[Stored dataset items]
>>>>>

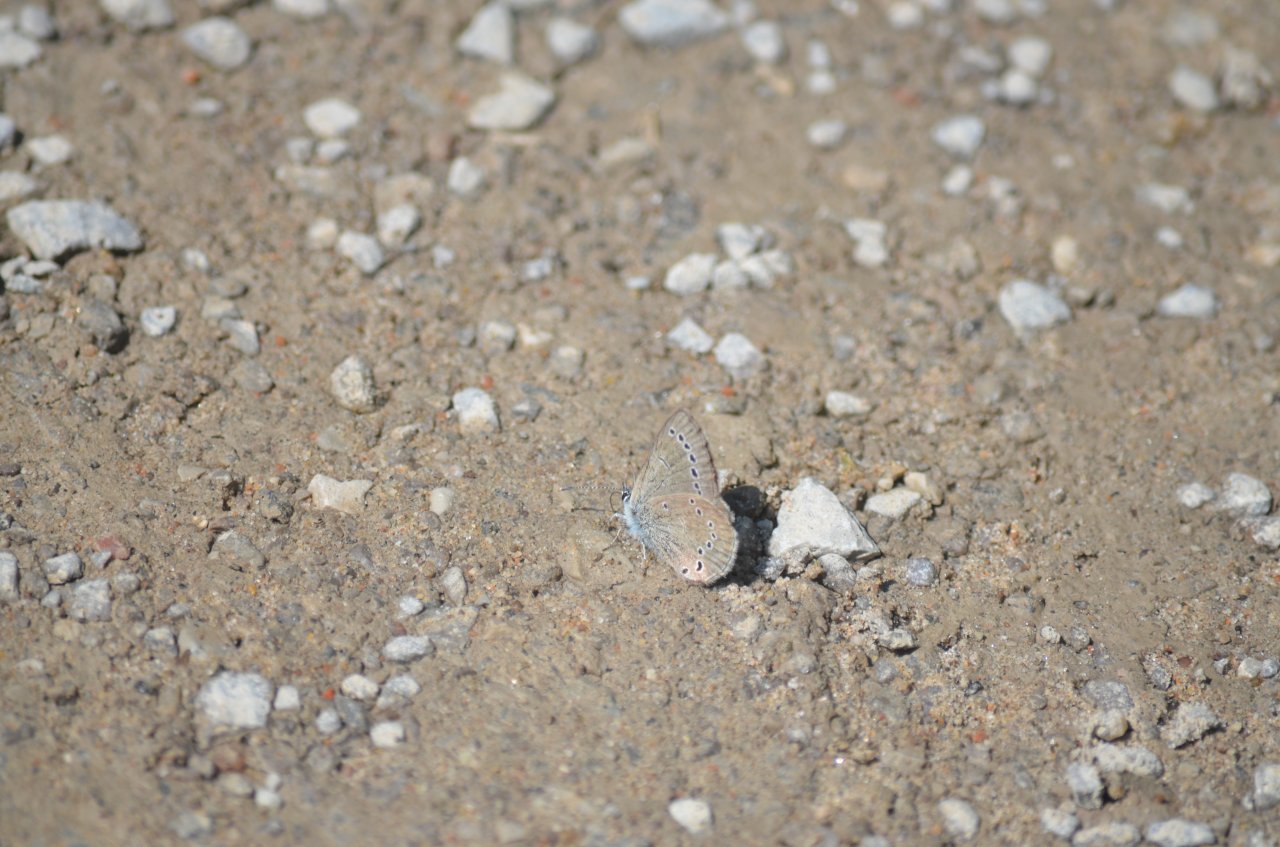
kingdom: Animalia
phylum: Arthropoda
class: Insecta
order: Lepidoptera
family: Lycaenidae
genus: Glaucopsyche
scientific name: Glaucopsyche lygdamus
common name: Silvery Blue
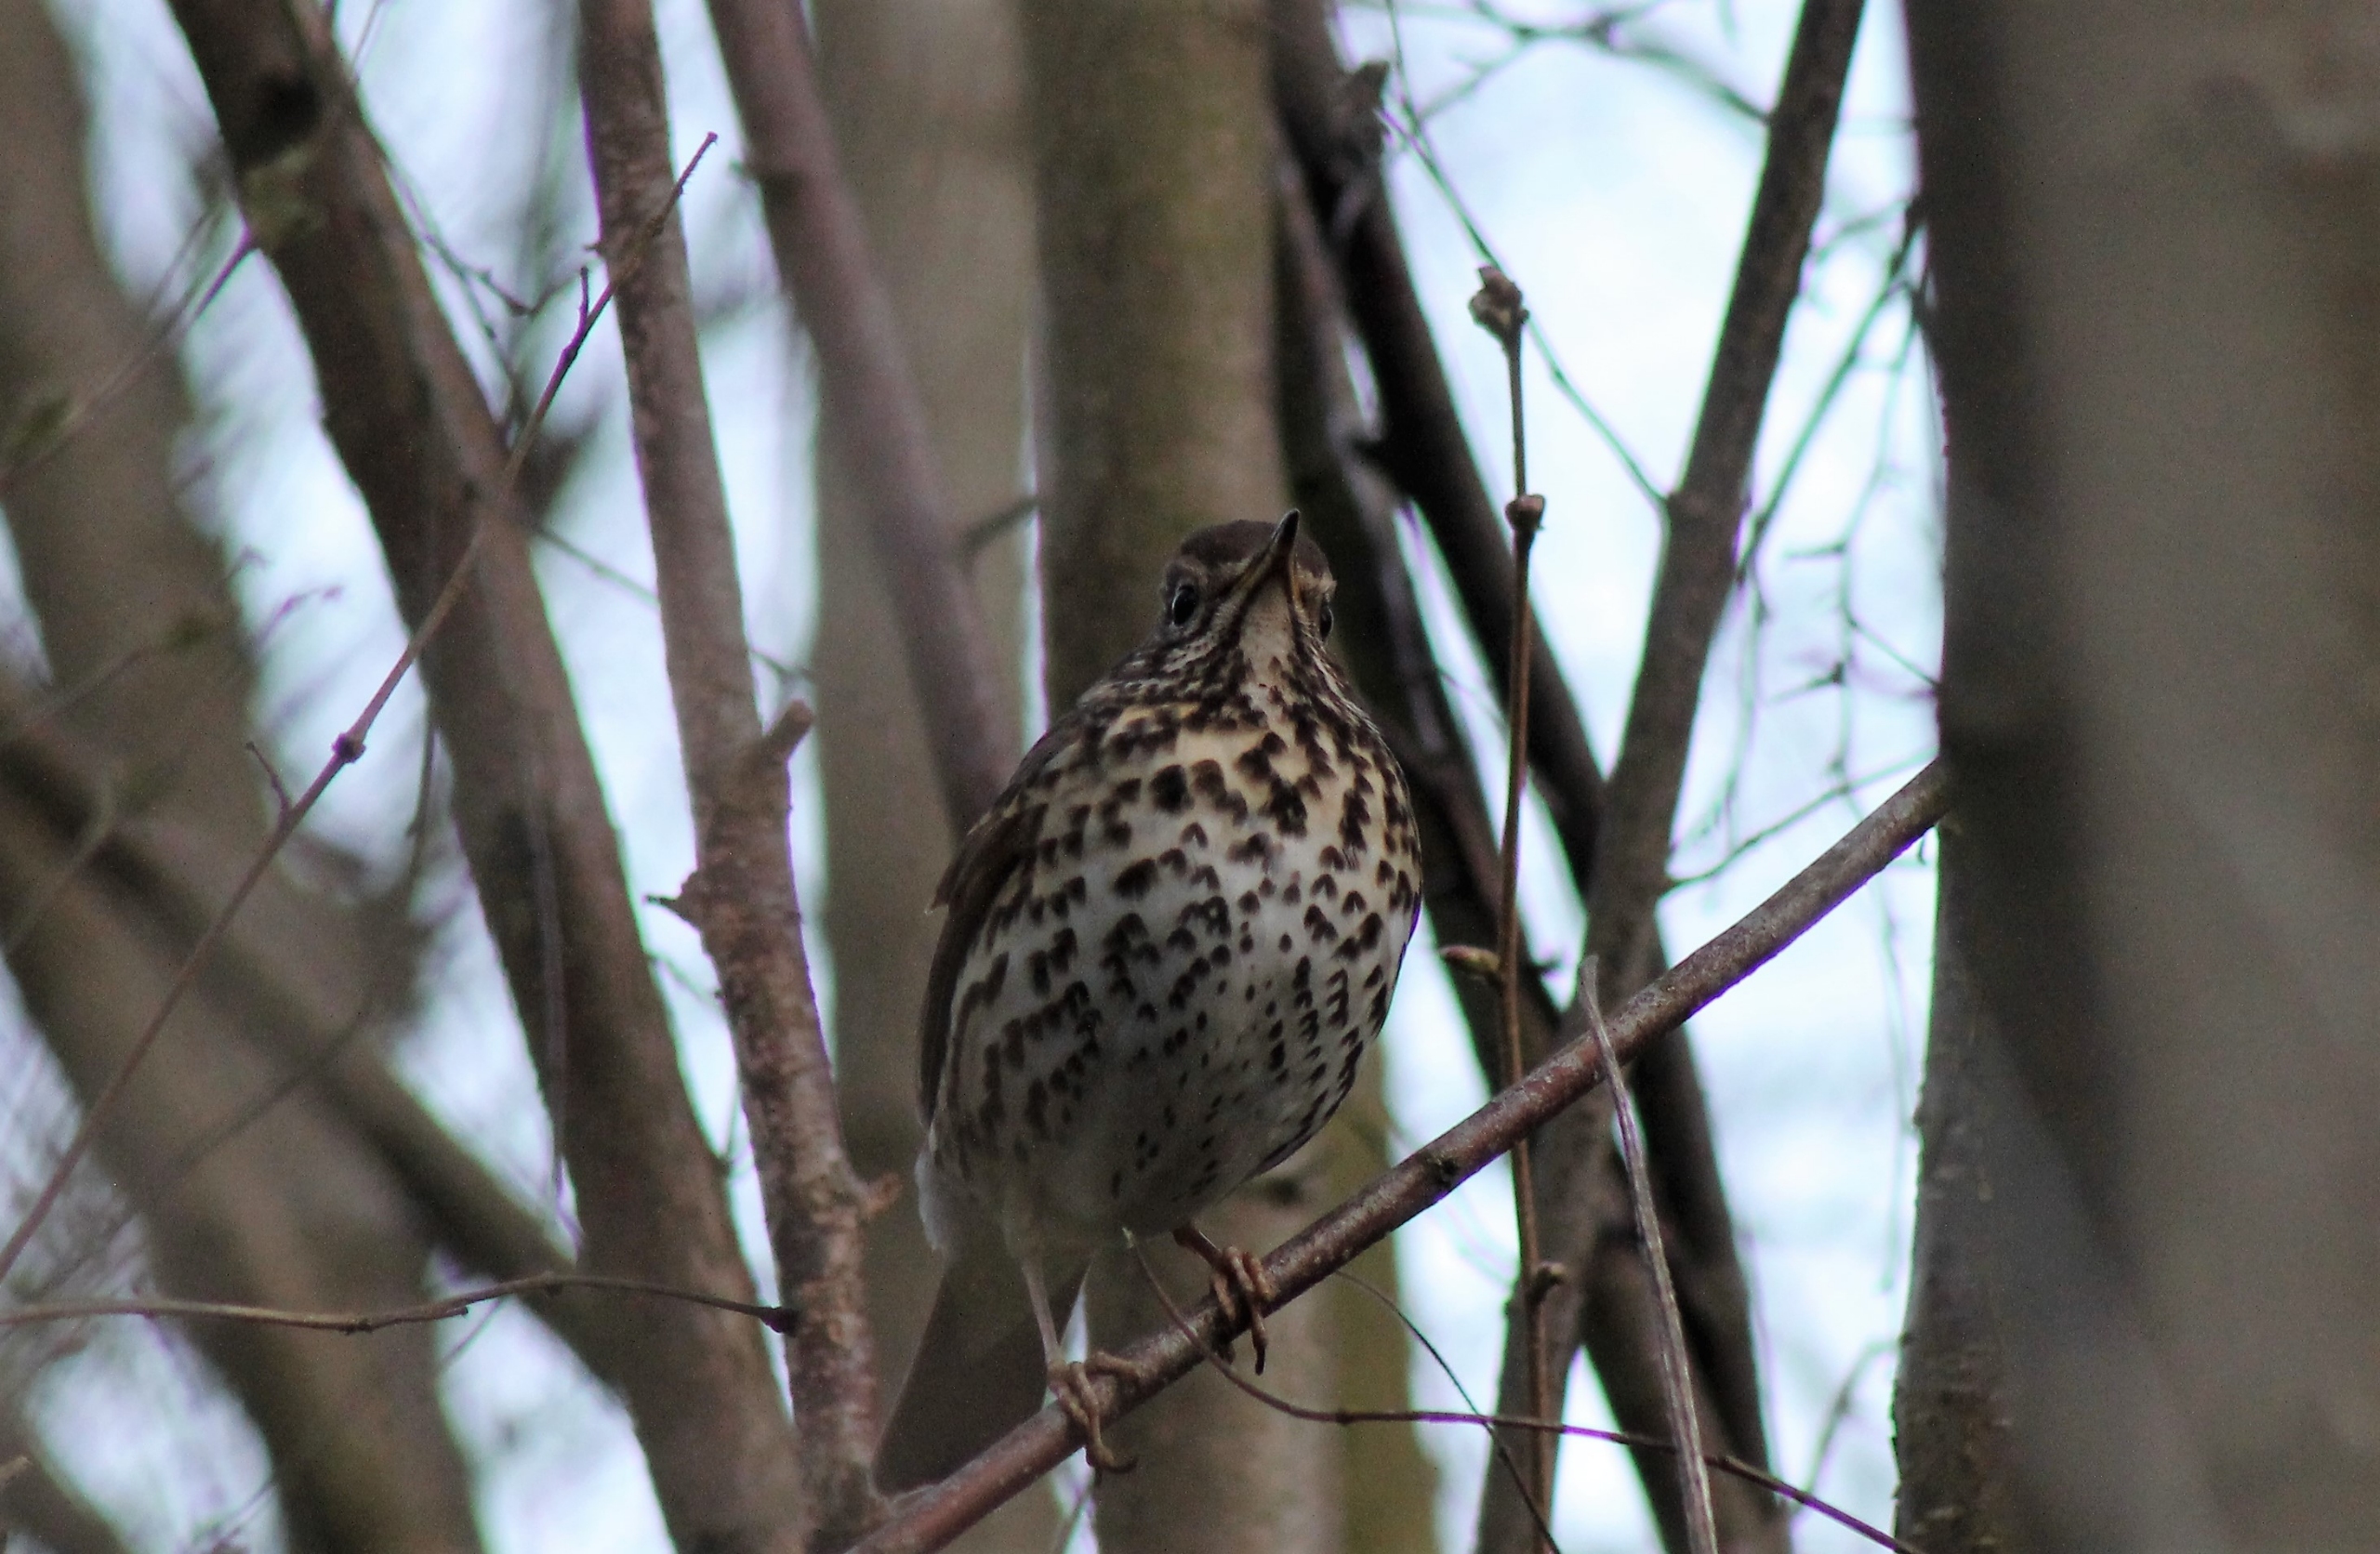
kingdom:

<<<<<

Output every line of the records above without any change, leaving out the pictures.

kingdom: Animalia
phylum: Arthropoda
class: Insecta
order: Lepidoptera
family: Lycaenidae
genus: Glaucopsyche
scientific name: Glaucopsyche lygdamus
common name: Silvery Blue
kingdom:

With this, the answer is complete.